BEGIN Study material

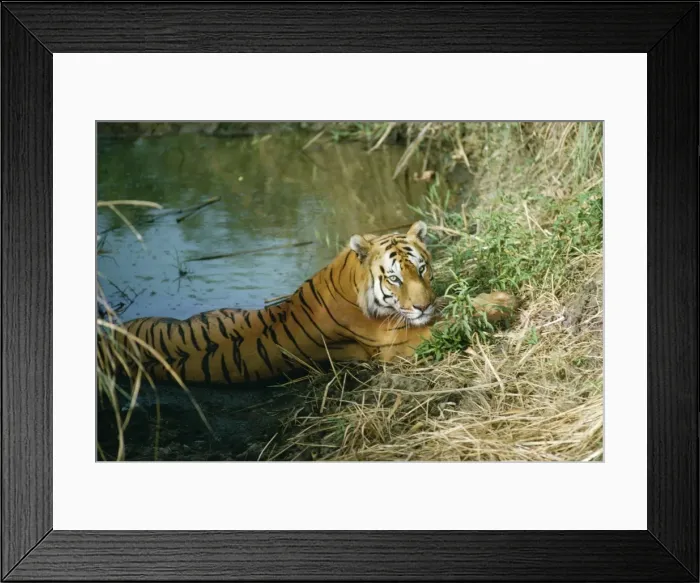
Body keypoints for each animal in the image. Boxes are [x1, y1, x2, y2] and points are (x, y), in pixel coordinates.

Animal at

END Study material
BEGIN Study material

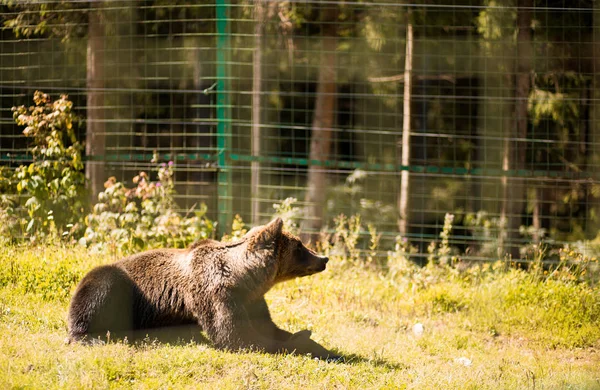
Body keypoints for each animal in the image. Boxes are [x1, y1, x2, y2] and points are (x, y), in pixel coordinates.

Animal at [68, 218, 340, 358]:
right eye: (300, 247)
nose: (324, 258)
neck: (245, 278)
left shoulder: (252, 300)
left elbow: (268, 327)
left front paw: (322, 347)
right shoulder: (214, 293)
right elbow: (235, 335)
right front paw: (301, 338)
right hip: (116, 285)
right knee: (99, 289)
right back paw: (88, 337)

END Study material

◆ Exercise aim: Using the data above, reproduce exactly the lines from the line that contains "nose: (324, 258)" through the line that contains "right back paw: (88, 337)", including both.

◆ Response:
nose: (324, 258)
neck: (245, 278)
left shoulder: (252, 300)
left elbow: (268, 327)
left front paw: (322, 347)
right shoulder: (214, 293)
right elbow: (235, 335)
right front paw: (301, 338)
right hip: (116, 285)
right knee: (99, 289)
right back paw: (88, 337)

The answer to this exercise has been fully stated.